"""

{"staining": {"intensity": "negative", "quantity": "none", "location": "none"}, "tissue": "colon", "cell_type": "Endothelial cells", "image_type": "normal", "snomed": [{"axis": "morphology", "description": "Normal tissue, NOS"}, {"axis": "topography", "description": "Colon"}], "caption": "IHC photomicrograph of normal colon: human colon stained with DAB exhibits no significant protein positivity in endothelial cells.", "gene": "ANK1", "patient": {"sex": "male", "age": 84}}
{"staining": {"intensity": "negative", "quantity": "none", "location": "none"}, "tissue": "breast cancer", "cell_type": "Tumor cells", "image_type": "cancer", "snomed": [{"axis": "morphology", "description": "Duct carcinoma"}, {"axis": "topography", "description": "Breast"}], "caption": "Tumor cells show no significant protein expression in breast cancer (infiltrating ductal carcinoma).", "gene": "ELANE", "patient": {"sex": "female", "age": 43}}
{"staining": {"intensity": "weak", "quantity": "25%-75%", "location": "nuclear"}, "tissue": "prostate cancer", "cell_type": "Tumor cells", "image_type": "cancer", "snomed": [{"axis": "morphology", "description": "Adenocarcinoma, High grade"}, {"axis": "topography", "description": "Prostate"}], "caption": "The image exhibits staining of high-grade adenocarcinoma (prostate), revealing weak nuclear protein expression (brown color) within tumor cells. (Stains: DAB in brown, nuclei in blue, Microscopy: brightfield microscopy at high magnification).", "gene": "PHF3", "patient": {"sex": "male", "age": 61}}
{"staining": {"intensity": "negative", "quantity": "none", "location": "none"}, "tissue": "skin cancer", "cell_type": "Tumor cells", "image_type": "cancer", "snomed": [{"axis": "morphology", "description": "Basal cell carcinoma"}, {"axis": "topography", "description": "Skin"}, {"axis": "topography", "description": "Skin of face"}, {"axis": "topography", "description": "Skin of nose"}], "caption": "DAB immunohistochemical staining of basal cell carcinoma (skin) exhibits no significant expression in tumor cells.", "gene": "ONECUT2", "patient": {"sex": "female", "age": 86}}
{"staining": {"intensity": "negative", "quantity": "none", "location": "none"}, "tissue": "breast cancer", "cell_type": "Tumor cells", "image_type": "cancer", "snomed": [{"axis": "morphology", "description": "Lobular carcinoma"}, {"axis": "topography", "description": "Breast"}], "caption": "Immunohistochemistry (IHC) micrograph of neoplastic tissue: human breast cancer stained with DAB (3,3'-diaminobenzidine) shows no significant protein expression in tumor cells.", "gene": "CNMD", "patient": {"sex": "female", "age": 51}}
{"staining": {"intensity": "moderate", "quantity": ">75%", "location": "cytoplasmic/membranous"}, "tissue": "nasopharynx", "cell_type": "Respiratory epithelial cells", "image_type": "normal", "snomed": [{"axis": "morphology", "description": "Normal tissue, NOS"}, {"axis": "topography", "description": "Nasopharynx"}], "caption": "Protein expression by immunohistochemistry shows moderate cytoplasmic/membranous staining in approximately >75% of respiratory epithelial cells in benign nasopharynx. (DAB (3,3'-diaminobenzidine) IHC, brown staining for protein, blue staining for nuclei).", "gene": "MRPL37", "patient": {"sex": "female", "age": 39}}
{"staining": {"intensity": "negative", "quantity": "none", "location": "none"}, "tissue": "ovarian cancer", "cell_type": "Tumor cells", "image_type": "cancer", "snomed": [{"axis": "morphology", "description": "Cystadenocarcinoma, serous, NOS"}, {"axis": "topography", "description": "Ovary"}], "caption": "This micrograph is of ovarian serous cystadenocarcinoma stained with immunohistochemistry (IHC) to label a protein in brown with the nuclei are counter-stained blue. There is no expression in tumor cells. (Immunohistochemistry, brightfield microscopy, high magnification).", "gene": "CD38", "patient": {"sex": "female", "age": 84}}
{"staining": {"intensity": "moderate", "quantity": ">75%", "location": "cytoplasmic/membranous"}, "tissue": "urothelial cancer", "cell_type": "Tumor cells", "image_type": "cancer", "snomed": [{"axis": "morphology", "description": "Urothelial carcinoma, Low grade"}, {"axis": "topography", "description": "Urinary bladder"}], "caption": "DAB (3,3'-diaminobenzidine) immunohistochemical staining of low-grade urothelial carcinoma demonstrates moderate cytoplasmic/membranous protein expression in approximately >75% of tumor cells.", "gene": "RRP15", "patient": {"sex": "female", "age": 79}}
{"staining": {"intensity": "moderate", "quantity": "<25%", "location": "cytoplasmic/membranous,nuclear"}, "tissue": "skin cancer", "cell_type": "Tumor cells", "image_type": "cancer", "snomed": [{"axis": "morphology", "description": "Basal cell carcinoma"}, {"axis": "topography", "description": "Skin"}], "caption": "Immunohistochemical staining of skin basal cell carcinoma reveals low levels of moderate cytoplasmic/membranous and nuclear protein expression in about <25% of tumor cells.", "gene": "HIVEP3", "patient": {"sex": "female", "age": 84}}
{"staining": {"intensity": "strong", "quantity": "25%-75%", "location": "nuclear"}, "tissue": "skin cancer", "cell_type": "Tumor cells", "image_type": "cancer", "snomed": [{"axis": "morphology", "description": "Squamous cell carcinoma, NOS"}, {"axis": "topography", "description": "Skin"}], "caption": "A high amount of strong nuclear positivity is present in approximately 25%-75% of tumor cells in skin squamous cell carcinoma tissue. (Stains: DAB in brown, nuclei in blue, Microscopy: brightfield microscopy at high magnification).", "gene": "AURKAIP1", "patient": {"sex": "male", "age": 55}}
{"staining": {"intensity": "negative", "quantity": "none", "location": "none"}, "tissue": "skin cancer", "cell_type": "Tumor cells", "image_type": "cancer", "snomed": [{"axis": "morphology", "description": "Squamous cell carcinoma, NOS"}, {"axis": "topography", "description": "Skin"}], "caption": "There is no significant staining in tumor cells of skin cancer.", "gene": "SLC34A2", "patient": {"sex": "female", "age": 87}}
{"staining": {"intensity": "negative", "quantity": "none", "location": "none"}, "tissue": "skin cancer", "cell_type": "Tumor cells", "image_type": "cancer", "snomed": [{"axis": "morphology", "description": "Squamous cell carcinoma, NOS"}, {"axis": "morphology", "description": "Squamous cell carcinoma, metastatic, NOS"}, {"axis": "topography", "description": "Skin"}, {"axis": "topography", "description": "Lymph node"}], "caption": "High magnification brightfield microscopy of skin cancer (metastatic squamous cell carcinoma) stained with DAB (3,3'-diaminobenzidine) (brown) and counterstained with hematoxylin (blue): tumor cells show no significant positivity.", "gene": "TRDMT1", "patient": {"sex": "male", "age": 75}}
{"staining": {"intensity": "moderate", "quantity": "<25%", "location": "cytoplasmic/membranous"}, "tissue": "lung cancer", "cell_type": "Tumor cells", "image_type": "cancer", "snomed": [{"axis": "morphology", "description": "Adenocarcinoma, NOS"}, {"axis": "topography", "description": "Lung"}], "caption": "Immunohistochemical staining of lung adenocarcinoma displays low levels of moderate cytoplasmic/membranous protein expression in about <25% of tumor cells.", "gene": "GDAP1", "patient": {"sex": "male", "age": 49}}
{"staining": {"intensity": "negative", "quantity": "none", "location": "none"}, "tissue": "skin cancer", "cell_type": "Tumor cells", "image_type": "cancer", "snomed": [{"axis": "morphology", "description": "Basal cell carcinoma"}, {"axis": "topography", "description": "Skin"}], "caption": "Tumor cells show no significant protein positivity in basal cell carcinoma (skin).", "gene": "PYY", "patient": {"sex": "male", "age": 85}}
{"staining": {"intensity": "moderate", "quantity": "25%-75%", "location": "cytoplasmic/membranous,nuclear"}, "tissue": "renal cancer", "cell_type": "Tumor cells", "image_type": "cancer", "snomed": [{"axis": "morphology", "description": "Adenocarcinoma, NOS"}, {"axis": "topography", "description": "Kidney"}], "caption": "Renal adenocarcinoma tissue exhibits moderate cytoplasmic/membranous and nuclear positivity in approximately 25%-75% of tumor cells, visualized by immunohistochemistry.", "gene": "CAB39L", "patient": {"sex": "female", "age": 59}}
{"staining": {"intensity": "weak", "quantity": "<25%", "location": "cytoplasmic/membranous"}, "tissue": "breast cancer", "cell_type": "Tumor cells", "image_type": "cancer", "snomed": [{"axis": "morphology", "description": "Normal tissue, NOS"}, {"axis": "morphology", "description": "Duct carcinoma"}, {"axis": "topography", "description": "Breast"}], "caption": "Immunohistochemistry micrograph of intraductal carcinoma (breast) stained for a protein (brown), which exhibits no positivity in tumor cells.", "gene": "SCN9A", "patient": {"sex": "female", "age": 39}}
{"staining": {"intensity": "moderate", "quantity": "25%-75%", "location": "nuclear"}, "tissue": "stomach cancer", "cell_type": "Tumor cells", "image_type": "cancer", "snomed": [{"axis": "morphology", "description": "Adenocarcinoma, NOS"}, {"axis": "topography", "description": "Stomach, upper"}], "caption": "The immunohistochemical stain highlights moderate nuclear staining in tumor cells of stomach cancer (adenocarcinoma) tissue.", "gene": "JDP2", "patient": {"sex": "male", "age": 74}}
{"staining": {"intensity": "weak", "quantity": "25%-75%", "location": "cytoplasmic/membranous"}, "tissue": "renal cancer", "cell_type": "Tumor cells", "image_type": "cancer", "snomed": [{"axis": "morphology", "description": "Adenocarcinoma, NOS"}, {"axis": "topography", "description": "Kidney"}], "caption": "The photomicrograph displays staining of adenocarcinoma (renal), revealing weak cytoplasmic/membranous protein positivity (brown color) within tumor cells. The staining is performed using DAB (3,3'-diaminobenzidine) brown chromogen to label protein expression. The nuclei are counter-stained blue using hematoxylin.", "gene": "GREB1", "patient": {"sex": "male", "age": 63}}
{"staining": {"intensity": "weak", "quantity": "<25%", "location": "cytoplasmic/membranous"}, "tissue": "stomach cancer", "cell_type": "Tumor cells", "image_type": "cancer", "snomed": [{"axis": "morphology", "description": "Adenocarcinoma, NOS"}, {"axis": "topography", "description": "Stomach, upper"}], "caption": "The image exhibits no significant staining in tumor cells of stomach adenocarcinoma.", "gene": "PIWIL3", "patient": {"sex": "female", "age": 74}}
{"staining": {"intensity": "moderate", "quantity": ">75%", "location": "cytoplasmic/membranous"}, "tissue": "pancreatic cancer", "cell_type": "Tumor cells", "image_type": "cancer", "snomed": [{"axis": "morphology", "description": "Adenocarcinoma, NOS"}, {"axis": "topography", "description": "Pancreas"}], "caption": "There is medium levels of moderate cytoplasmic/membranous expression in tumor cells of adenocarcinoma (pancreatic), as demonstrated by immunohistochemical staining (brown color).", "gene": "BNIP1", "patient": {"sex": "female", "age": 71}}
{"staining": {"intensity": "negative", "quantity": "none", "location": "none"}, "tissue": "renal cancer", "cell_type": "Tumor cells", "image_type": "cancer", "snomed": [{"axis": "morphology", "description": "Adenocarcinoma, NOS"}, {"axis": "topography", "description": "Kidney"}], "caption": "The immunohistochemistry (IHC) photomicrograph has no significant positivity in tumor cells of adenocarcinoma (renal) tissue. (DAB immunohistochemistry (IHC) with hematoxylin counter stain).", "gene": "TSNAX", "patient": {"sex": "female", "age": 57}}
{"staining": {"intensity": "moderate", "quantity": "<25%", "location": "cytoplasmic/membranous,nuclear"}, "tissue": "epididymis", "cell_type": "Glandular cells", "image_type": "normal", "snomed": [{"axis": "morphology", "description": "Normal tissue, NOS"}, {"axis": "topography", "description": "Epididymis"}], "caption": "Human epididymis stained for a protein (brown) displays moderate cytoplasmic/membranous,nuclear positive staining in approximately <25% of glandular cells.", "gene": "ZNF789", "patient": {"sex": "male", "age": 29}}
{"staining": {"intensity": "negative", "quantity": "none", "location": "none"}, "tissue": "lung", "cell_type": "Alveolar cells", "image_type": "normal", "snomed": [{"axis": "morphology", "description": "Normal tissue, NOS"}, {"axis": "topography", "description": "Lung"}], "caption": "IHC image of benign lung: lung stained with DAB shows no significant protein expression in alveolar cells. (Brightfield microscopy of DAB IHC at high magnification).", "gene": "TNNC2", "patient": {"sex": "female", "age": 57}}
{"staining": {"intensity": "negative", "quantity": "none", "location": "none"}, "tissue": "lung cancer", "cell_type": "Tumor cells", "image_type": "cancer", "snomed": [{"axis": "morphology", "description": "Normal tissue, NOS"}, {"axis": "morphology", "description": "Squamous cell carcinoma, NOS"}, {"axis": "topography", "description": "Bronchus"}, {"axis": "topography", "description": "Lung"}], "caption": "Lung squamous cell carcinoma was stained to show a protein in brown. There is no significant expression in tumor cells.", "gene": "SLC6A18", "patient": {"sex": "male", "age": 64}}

"""

▸ **WHAT TO DO**
All lines above from the one with "high amount of" to the one with "cells of skin", inclusive, should be copied exactly, and no other lines.

▸ **TASK RESULT**
{"staining": {"intensity": "strong", "quantity": "25%-75%", "location": "nuclear"}, "tissue": "skin cancer", "cell_type": "Tumor cells", "image_type": "cancer", "snomed": [{"axis": "morphology", "description": "Squamous cell carcinoma, NOS"}, {"axis": "topography", "description": "Skin"}], "caption": "A high amount of strong nuclear positivity is present in approximately 25%-75% of tumor cells in skin squamous cell carcinoma tissue. (Stains: DAB in brown, nuclei in blue, Microscopy: brightfield microscopy at high magnification).", "gene": "AURKAIP1", "patient": {"sex": "male", "age": 55}}
{"staining": {"intensity": "negative", "quantity": "none", "location": "none"}, "tissue": "skin cancer", "cell_type": "Tumor cells", "image_type": "cancer", "snomed": [{"axis": "morphology", "description": "Squamous cell carcinoma, NOS"}, {"axis": "topography", "description": "Skin"}], "caption": "There is no significant staining in tumor cells of skin cancer.", "gene": "SLC34A2", "patient": {"sex": "female", "age": 87}}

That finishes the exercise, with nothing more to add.